I like my privacy. You’ll know I’m not exactly shy and I’m perfectly happy to be the life and soul of a party as long as there’s something cold and bubbly in my hand, but sometimes, like the 20s film star Greta Garbo, “I vant to be alone” except without the dodgy Swedish accent…mine I mean, not hers, hers was authentic.
Sometimes all a girl wants is to sit and sunbathe in something skimpy doing her toenails and she doesn’t need the neighbours gawping at her and the neighbour’s wives getting all upset and making threatening gestures through the bathroom window.
In short, getting total privacy in town is not always easy but I have found a combination of hedges and pear trees in the back garden really helps.
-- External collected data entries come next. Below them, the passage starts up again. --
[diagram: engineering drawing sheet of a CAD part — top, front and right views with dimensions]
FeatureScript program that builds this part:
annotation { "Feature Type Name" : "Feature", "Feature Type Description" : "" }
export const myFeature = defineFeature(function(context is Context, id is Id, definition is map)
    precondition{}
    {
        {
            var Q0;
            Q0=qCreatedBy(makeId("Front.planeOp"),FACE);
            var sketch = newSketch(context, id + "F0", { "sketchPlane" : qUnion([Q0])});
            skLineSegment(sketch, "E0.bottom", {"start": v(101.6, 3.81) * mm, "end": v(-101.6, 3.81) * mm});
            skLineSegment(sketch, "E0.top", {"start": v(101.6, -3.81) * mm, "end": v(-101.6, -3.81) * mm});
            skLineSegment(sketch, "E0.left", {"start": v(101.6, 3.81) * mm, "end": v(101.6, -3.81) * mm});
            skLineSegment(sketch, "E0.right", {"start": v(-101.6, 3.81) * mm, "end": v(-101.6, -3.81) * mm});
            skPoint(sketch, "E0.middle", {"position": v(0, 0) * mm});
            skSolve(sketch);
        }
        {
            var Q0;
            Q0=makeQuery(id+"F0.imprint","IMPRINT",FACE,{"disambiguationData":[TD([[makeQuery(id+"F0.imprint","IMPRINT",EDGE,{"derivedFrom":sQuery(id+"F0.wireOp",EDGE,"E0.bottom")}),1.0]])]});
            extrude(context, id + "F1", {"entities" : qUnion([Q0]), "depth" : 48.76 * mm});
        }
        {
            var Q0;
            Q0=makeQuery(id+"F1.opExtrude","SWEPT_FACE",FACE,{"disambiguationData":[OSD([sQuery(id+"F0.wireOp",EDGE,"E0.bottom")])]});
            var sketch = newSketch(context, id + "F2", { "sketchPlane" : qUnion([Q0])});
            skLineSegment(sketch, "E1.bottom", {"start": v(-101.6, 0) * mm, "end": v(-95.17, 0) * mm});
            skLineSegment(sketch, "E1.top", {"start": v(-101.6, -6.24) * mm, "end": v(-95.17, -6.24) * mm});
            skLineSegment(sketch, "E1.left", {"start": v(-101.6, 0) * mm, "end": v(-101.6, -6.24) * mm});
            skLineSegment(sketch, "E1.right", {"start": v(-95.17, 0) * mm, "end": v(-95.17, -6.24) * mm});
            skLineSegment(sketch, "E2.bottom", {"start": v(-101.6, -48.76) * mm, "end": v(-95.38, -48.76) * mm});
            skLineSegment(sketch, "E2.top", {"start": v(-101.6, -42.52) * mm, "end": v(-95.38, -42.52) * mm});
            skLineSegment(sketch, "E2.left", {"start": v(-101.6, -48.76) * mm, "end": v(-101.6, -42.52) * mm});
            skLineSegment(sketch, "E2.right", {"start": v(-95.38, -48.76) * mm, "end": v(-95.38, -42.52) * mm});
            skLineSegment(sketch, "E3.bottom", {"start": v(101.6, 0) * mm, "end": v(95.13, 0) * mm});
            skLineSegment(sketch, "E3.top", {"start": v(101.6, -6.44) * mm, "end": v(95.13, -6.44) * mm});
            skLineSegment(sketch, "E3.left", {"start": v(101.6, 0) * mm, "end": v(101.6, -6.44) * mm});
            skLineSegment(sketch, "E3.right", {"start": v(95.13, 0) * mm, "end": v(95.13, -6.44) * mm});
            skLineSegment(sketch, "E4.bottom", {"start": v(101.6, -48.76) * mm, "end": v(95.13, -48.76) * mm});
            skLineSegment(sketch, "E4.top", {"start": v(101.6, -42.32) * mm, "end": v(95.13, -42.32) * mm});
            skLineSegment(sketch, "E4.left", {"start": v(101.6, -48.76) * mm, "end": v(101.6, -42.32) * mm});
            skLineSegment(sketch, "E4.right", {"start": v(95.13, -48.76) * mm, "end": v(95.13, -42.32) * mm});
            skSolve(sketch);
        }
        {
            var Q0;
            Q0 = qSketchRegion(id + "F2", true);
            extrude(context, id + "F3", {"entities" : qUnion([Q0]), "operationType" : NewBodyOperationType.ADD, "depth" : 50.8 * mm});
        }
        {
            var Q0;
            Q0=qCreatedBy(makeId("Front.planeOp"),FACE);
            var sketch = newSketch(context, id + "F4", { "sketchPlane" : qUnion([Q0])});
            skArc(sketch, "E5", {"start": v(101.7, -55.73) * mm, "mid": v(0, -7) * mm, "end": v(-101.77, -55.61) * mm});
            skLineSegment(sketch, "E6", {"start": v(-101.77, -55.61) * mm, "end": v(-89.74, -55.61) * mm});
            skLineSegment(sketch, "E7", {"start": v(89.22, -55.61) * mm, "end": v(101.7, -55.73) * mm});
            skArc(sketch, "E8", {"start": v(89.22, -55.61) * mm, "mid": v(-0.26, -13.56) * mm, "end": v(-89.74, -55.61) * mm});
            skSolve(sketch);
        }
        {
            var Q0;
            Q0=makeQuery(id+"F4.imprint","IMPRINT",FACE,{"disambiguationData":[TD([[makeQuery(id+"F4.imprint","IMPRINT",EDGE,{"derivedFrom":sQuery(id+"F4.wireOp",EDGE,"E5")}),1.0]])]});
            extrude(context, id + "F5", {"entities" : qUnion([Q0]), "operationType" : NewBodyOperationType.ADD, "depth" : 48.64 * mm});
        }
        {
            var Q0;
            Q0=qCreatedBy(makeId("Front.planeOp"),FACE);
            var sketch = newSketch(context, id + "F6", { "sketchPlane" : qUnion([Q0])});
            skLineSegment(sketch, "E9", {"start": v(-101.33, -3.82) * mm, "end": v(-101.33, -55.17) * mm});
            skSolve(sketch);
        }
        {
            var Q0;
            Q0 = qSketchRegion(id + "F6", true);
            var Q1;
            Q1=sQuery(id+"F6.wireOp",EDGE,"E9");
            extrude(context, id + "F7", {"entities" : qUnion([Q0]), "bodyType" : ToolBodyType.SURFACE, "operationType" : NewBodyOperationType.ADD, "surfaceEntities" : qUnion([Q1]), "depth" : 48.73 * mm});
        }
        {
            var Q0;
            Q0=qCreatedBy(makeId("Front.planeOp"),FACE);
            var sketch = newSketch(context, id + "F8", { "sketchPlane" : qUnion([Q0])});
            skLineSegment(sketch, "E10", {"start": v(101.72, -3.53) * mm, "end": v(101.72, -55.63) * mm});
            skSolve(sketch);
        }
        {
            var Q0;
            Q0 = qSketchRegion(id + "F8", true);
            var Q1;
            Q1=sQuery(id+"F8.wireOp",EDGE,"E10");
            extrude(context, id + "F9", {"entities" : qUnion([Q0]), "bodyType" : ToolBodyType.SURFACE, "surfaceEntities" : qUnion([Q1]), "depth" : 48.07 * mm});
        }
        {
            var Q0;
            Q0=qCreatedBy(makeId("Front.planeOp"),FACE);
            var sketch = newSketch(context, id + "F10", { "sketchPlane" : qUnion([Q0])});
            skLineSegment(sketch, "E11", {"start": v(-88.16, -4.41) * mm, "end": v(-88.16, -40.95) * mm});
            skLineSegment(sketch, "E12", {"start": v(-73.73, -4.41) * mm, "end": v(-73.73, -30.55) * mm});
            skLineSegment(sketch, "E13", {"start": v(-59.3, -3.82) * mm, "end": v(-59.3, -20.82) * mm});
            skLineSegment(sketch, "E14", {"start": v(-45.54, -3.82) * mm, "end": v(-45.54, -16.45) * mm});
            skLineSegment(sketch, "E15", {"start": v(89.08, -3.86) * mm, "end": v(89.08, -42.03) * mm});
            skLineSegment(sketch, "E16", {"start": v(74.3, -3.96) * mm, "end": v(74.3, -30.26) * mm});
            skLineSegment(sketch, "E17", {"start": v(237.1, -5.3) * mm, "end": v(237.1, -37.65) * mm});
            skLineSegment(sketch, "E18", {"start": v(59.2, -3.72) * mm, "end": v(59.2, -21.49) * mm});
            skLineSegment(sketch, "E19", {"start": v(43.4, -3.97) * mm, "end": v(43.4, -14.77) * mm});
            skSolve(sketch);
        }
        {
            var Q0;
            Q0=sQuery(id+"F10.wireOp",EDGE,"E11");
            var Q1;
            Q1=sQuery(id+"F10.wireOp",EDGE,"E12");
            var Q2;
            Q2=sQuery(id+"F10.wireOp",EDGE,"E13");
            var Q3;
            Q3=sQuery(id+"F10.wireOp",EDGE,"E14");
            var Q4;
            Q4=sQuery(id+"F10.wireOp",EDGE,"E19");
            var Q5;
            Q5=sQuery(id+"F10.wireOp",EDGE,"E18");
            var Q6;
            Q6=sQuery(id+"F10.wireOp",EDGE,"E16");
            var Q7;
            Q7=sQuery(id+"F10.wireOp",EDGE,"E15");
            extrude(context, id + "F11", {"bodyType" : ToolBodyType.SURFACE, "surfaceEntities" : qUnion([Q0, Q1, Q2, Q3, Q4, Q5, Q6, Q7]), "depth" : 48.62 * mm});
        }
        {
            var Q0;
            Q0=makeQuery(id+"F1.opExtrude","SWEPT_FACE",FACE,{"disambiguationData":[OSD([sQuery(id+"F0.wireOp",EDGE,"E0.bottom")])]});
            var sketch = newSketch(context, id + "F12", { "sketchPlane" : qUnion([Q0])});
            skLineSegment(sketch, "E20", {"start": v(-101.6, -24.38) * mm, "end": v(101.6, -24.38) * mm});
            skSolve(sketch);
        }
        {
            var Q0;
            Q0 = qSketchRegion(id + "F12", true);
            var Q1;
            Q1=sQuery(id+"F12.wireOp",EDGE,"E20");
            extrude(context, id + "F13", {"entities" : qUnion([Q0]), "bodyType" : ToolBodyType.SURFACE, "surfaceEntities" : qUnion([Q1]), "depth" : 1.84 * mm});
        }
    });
As the years pass by the privacy they provide improves as they grow. I think that’s nature at her blooming best, but it has led to a problem for me. I may not be quite as obsessed by detail as my pal Drew, but I do like to keep a tidy ship, especially if the ship is my garden, and I like to keep the trees trim, tidy and pruned…rather like me…so they will produce a ton of fruit in the summer…not at all like me. Added to which, I do like my hedges and shrubs to have neat clean lines and a bit of an edge – like an Alpha Romeo with twigs.
The thing is that means a load of work to keep them tidy and I have two problems…
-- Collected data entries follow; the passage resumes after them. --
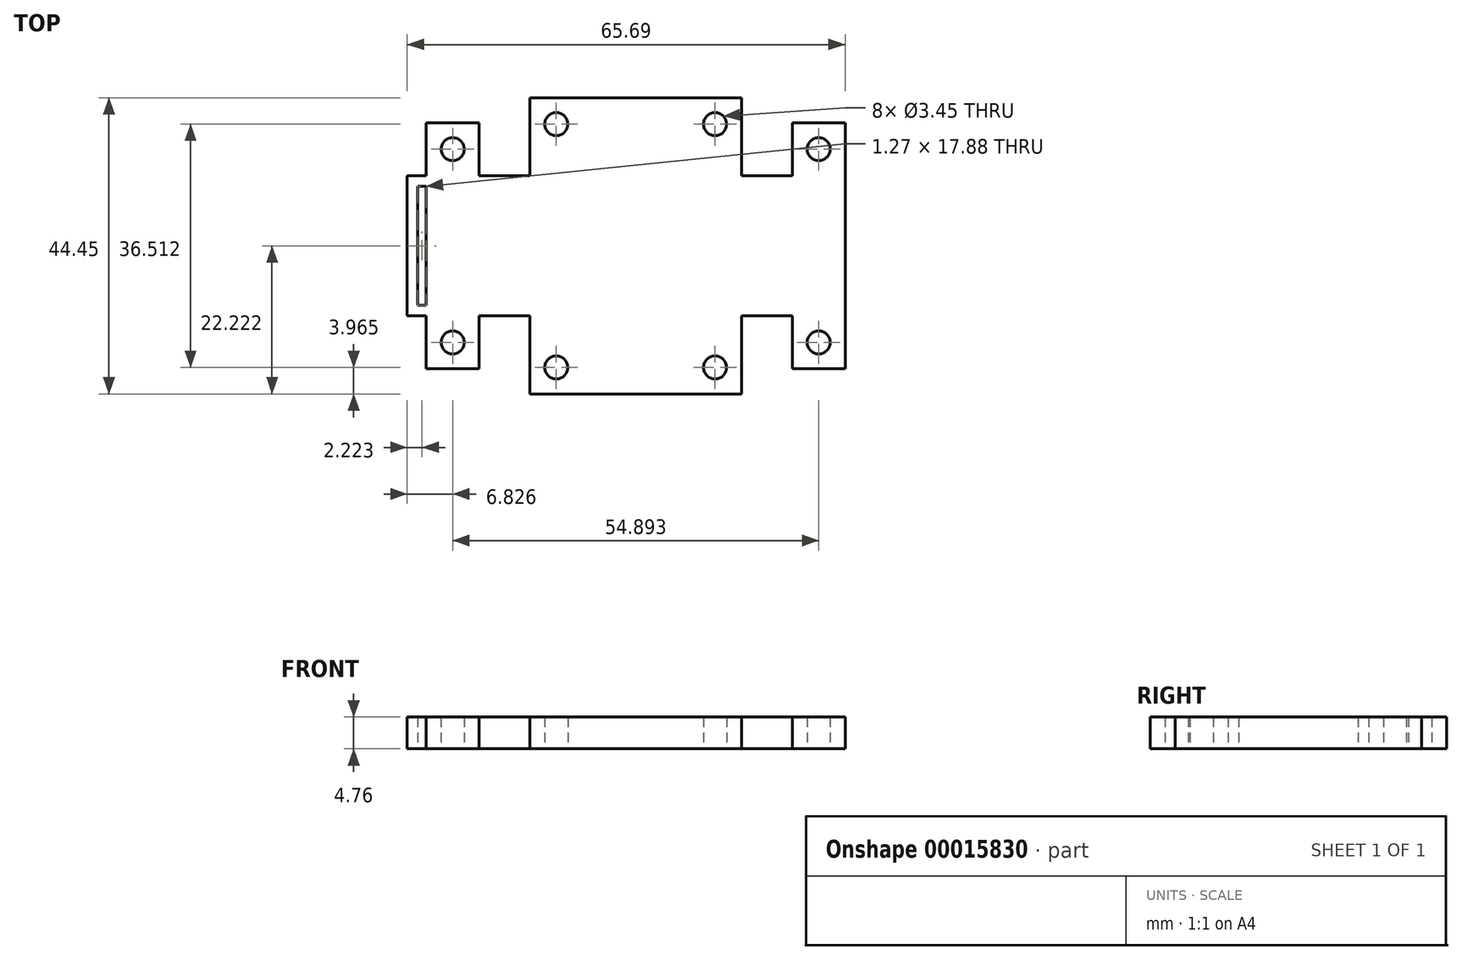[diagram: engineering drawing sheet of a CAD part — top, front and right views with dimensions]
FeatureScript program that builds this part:
annotation { "Feature Type Name" : "Feature", "Feature Type Description" : "" }
export const myFeature = defineFeature(function(context is Context, id is Id, definition is map)
    precondition{}
    {
        {
            var Q0;
            Q0=qCreatedBy(makeId("Top.planeOp"),FACE);
            var sketch = newSketch(context, id + "F0", { "sketchPlane" : qUnion([Q0])});
            skLineSegment(sketch, "E0.left", {"start": v(0, 0) * mm, "end": v(0, -21.06) * mm});
            skLineSegment(sketch, "E1", {"start": v(0, -21.06) * mm, "end": v(2.86, -21.06) * mm});
            skLineSegment(sketch, "E2.bottom", {"start": v(2.86, -21.06) * mm, "end": v(10.8, -21.06) * mm, "construction": true});
            skLineSegment(sketch, "E2.top", {"start": v(2.86, -29) * mm, "end": v(10.8, -29) * mm});
            skLineSegment(sketch, "E2.left", {"start": v(2.86, -21.06) * mm, "end": v(2.86, -29) * mm});
            skLineSegment(sketch, "E2.right", {"start": v(10.8, -21.06) * mm, "end": v(10.8, -29) * mm});
            skLineSegment(sketch, "E3.bottom", {"start": v(57.75, -21.06) * mm, "end": v(65.69, -21.06) * mm, "construction": true});
            skLineSegment(sketch, "E3.top", {"start": v(57.75, -29) * mm, "end": v(65.69, -29) * mm});
            skLineSegment(sketch, "E3.left", {"start": v(57.75, -21.06) * mm, "end": v(57.75, -29) * mm});
            skLineSegment(sketch, "E3.right", {"start": v(65.69, -21.06) * mm, "end": v(65.69, -29) * mm});
            skLineSegment(sketch, "E4", {"start": v(0, 0) * mm, "end": v(2.86, 0) * mm});
            skLineSegment(sketch, "E5.bottom", {"start": v(2.86, 0) * mm, "end": v(10.8, 0) * mm, "construction": true});
            skLineSegment(sketch, "E5.top", {"start": v(2.86, 7.94) * mm, "end": v(10.8, 7.94) * mm});
            skLineSegment(sketch, "E5.left", {"start": v(2.86, 0) * mm, "end": v(2.86, 7.94) * mm});
            skLineSegment(sketch, "E5.right", {"start": v(10.8, 0) * mm, "end": v(10.8, 7.94) * mm});
            skLineSegment(sketch, "E6.bottom", {"start": v(57.75, 0) * mm, "end": v(65.69, 0) * mm, "construction": true});
            skLineSegment(sketch, "E6.top", {"start": v(57.75, 7.94) * mm, "end": v(65.69, 7.94) * mm});
            skLineSegment(sketch, "E6.left", {"start": v(57.75, 0) * mm, "end": v(57.75, 7.94) * mm});
            skLineSegment(sketch, "E6.right", {"start": v(65.69, 0) * mm, "end": v(65.69, 7.94) * mm});
            skLineSegment(sketch, "E7", {"start": v(6.83, 7.94) * mm, "end": v(6.83, 3.97) * mm});
            skLineSegment(sketch, "E8", {"start": v(61.72, 7.94) * mm, "end": v(61.72, 3.97) * mm});
            skLineSegment(sketch, "E9", {"start": v(6.83, -29) * mm, "end": v(6.83, -25.03) * mm});
            skLineSegment(sketch, "E10", {"start": v(61.72, -29) * mm, "end": v(61.72, -25.03) * mm});
            skCircle(sketch, "E11", {"center": v(61.72, 3.97) * mm, "radius": 1.73 * mm});
            skCircle(sketch, "E12", {"center": v(6.83, 3.97) * mm, "radius": 1.73 * mm});
            skCircle(sketch, "E13", {"center": v(61.72, -25.03) * mm, "radius": 1.73 * mm});
            skCircle(sketch, "E14", {"center": v(6.83, -25.03) * mm, "radius": 1.73 * mm});
            skLineSegment(sketch, "E15", {"start": v(0, -10.53) * mm, "end": v(1.59, -10.53) * mm, "construction": true});
            skLineSegment(sketch, "E16.bottom", {"start": v(1.59, -19.47) * mm, "end": v(2.86, -19.47) * mm});
            skLineSegment(sketch, "E16.top", {"start": v(1.59, -1.59) * mm, "end": v(2.86, -1.59) * mm});
            skLineSegment(sketch, "E16.left", {"start": v(1.59, -19.47) * mm, "end": v(1.59, -1.59) * mm});
            skLineSegment(sketch, "E16.right", {"start": v(2.86, -19.47) * mm, "end": v(2.86, -1.59) * mm});
            skLineSegment(sketch, "E17", {"start": v(1.59, -1.59) * mm, "end": v(1.59, 0) * mm, "construction": true});
            skLineSegment(sketch, "E18", {"start": v(65.69, 0) * mm, "end": v(65.69, -21.06) * mm});
            skLineSegment(sketch, "E19", {"start": v(10.8, -21.06) * mm, "end": v(18.4, -21.06) * mm});
            skLineSegment(sketch, "E20", {"start": v(57.75, -21.06) * mm, "end": v(50.15, -21.06) * mm});
            skLineSegment(sketch, "E21.bottom", {"start": v(18.4, -21.06) * mm, "end": v(50.15, -21.06) * mm, "construction": true});
            skLineSegment(sketch, "E21.top", {"start": v(18.4, -32.75) * mm, "end": v(50.15, -32.75) * mm});
            skLineSegment(sketch, "E21.left", {"start": v(18.4, -21.06) * mm, "end": v(18.4, -32.75) * mm});
            skLineSegment(sketch, "E21.right", {"start": v(50.15, -21.06) * mm, "end": v(50.15, -32.75) * mm});
            skLineSegment(sketch, "E22", {"start": v(22.37, -32.75) * mm, "end": v(22.37, -28.78) * mm, "construction": true});
            skLineSegment(sketch, "E23", {"start": v(22.37, -28.78) * mm, "end": v(18.4, -28.78) * mm, "construction": true});
            skLineSegment(sketch, "E24", {"start": v(46.18, -32.75) * mm, "end": v(46.18, -28.78) * mm, "construction": true});
            skLineSegment(sketch, "E25", {"start": v(46.18, -28.78) * mm, "end": v(50.15, -28.78) * mm, "construction": true});
            skLineSegment(sketch, "E26", {"start": v(10.8, 0) * mm, "end": v(18.4, 0) * mm});
            skLineSegment(sketch, "E27", {"start": v(57.75, 0) * mm, "end": v(50.15, 0) * mm});
            skLineSegment(sketch, "E28.bottom", {"start": v(18.4, 0) * mm, "end": v(50.15, 0) * mm, "construction": true});
            skLineSegment(sketch, "E28.top", {"start": v(18.4, 11.7) * mm, "end": v(50.15, 11.7) * mm});
            skLineSegment(sketch, "E28.left", {"start": v(18.4, 0) * mm, "end": v(18.4, 11.7) * mm});
            skLineSegment(sketch, "E28.right", {"start": v(50.15, 0) * mm, "end": v(50.15, 11.7) * mm});
            skLineSegment(sketch, "E29", {"start": v(22.37, 11.7) * mm, "end": v(22.37, 7.73) * mm, "construction": true});
            skLineSegment(sketch, "E30", {"start": v(46.18, 11.7) * mm, "end": v(46.18, 7.73) * mm, "construction": true});
            skCircle(sketch, "E31", {"center": v(46.18, 7.73) * mm, "radius": 1.73 * mm});
            skCircle(sketch, "E32", {"center": v(22.37, 7.73) * mm, "radius": 1.73 * mm});
            skCircle(sketch, "E33", {"center": v(46.18, -28.78) * mm, "radius": 1.73 * mm});
            skCircle(sketch, "E34", {"center": v(22.37, -28.78) * mm, "radius": 1.73 * mm});
            skSolve(sketch);
        }
        {
            var Q0;
            Q0=qSketchRegion(id+"F0",true);
            extrude(context, id + "F1", {"entities" : qUnion([Q0]), "depth" : 4.76 * mm});
        }
    });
Firstly, a lot of the work seems to involve ladders. I don’t do ladders and would much rather stay closely rooted to terra firma gazing at someone else up one and occasionally saying ‘oh well done’ or ‘do be careful’.
Secondly with the best will in the world, my pruning skills are a bit wibbly-wobbly, and I once decimated a small apple tree by trying to even it up so haphazardly that by the end it had stopped looking like a tree and started to resemble a broom handle. Added to this, my friend Toby who used to pop round and spend a happy hour tinkering with the two-stroke and liberally spreading privet cuttings on the ground in return for a couple of nice bottles of something, recently had the audacity to move to the country – so who can I get to keep things tidy now?
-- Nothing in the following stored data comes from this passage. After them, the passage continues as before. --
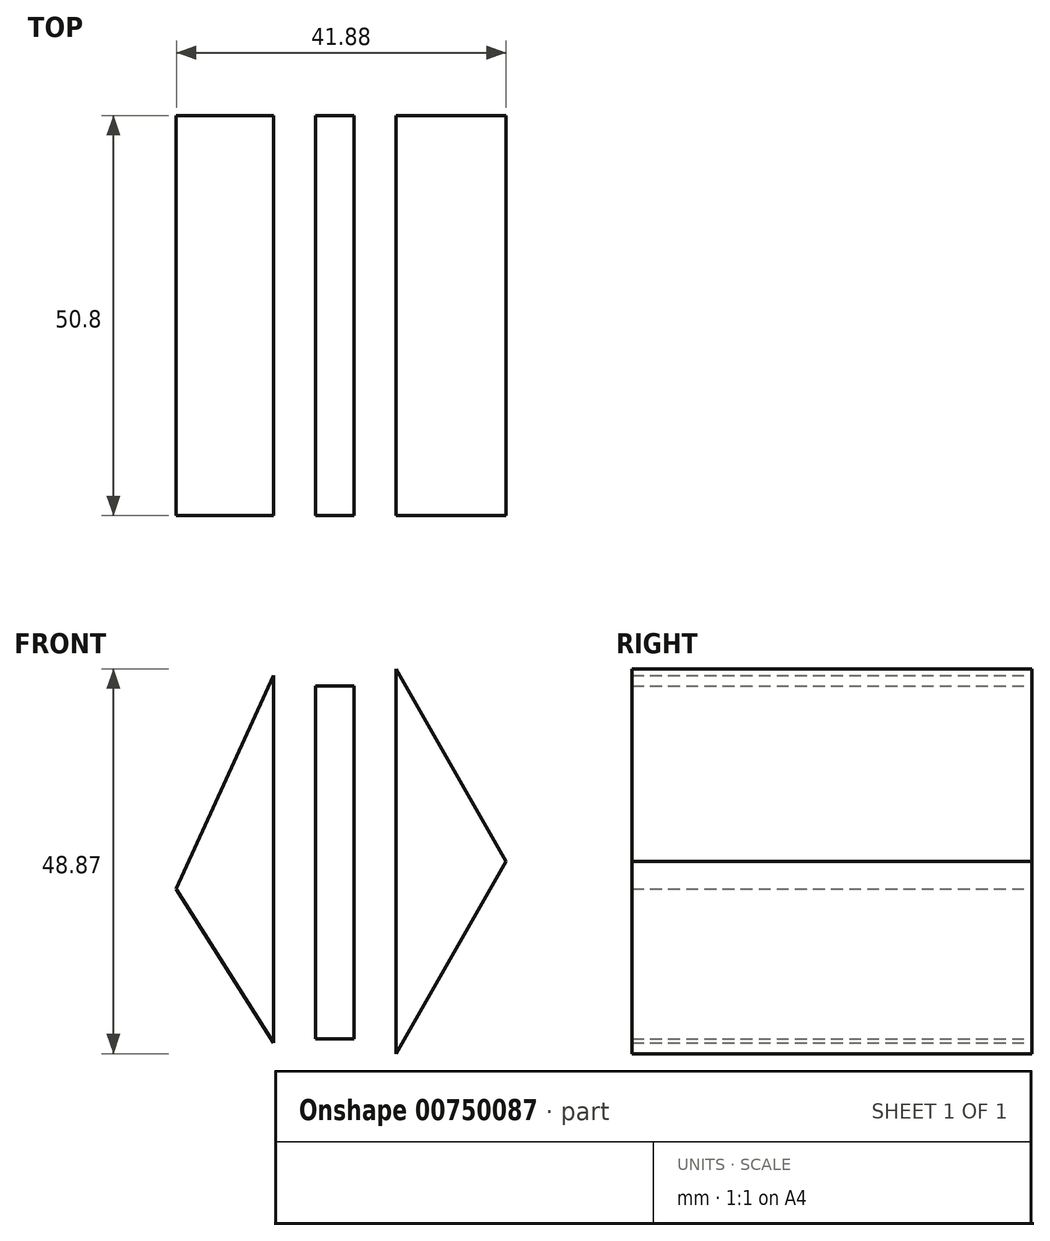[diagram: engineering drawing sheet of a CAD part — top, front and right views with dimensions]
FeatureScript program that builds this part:
annotation { "Feature Type Name" : "Feature", "Feature Type Description" : "" }
export const myFeature = defineFeature(function(context is Context, id is Id, definition is map)
    precondition{}
    {
        {
            var Q0;
            Q0=qCreatedBy(makeId("Front.planeOp"),FACE);
            var sketch = newSketch(context, id + "F0", { "sketchPlane" : qUnion([Q0])});
            skLineSegment(sketch, "E0", {"start": v(-23.22, 43.63) * mm, "end": v(-35.57, 16.51) * mm});
            skLineSegment(sketch, "E1", {"start": v(-35.57, 16.51) * mm, "end": v(-23.22, -3.09) * mm});
            skLineSegment(sketch, "E2", {"start": v(-23.22, 43.63) * mm, "end": v(-23.22, -3.09) * mm});
            skSolve(sketch);
        }
        {
            var Q0;
            Q0 = qSketchRegion(id + "F0", true);
            extrude(context, id + "F1", {"entities" : qUnion([Q0]), "depth" : 50.8 * mm, "offsetDistance" : 25.4 * mm});
        }
        {
            var Q0;
            Q0=qCreatedBy(makeId("Front.planeOp"),FACE);
            var sketch = newSketch(context, id + "F2", { "sketchPlane" : qUnion([Q0])});
            skLineSegment(sketch, "E3.bottom", {"start": v(-17.85, 42.29) * mm, "end": v(-13.02, 42.29) * mm});
            skLineSegment(sketch, "E3.top", {"start": v(-17.85, -2.55) * mm, "end": v(-13.02, -2.55) * mm});
            skLineSegment(sketch, "E3.left", {"start": v(-17.85, 42.29) * mm, "end": v(-17.85, -2.55) * mm});
            skLineSegment(sketch, "E3.right", {"start": v(-13.02, 42.29) * mm, "end": v(-13.02, -2.55) * mm});
            skSolve(sketch);
        }
        {
            var Q0;
            Q0 = qSketchRegion(id + "F2", true);
            extrude(context, id + "F3", {"entities" : qUnion([Q0]), "depth" : 50.8 * mm, "offsetDistance" : 25.4 * mm});
        }
        {
            var Q0;
            Q0=qCreatedBy(makeId("Front.planeOp"),FACE);
            var sketch = newSketch(context, id + "F4", { "sketchPlane" : qUnion([Q0])});
            skLineSegment(sketch, "E4", {"start": v(-7.65, 44.44) * mm, "end": v(-7.65, -4.43) * mm});
            skLineSegment(sketch, "E5", {"start": v(-7.65, -4.43) * mm, "end": v(6.3, 20) * mm});
            skPoint(sketch, "E5.endSnap0", {"position": v(-7.65, 20) * mm});
            skLineSegment(sketch, "E6", {"start": v(6.3, 20) * mm, "end": v(-7.65, 44.44) * mm});
            skSolve(sketch);
        }
        {
            var Q0;
            Q0 = qSketchRegion(id + "F4", true);
            extrude(context, id + "F5", {"entities" : qUnion([Q0]), "depth" : 50.8 * mm, "offsetDistance" : 25.4 * mm});
        }
    });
Luckily, my friend Drew pointed me at a great little tool that I hadn’t really thought of. It’s a dinky little chainsaw on the end of a long pole. and it’s called a…er…dinky little chainsaw on the end of a long pole. No, of course, it’s a tree pruner. I have to say it is pretty easy to use and incredibly useful. You can see a whole range if you click the link.
My pruning skills are not much improved and I have to think as about it but, at the very least, I can reach the parts of the trees other power tools can’t reach, and the high stuff is taken care of without me teetering desperately on an aluminium death trap; so the combination of that, a bit of care and my trusty battery powered hedge trimmer for my lower but equally important bushes, will have to do… at least until I find another Toby. See ya.